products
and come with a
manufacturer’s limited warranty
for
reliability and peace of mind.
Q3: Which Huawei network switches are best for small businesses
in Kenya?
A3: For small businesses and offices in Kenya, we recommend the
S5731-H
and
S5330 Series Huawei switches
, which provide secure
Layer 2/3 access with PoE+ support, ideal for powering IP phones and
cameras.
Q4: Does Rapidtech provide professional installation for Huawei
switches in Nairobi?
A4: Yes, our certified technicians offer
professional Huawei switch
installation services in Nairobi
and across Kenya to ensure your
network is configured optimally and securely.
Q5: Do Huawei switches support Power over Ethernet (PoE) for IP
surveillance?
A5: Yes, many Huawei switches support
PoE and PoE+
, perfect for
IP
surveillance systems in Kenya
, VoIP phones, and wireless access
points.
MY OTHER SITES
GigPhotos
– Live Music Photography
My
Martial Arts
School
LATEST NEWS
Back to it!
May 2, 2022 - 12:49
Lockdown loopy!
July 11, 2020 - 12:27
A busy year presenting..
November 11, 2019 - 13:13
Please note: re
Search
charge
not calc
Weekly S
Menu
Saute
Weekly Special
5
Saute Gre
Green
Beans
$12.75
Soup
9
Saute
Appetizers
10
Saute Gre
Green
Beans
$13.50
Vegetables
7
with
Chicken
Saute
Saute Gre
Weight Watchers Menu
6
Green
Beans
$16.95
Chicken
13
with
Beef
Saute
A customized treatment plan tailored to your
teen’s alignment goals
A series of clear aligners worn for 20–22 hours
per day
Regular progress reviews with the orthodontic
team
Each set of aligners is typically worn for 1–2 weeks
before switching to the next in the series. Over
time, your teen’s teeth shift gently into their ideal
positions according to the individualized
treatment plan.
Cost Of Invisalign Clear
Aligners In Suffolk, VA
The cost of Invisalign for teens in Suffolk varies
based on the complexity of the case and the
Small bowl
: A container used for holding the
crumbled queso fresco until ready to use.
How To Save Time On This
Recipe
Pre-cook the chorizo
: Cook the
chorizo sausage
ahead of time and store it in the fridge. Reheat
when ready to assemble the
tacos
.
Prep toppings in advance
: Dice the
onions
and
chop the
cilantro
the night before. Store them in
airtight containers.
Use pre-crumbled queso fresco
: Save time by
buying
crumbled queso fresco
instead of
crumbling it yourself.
_____
• [REQUIREMENT]: The answer should contain only the lines from the first line of the entries through the line holding "which provide secure", each exactly as written.

• [OUTPUT]:
products
and come with a
manufacturer’s limited warranty
for
reliability and peace of mind.
Q3: Which Huawei network switches are best for small businesses
in Kenya?
A3: For small businesses and offices in Kenya, we recommend the
S5731-H
and
S5330 Series Huawei switches
, which provide secure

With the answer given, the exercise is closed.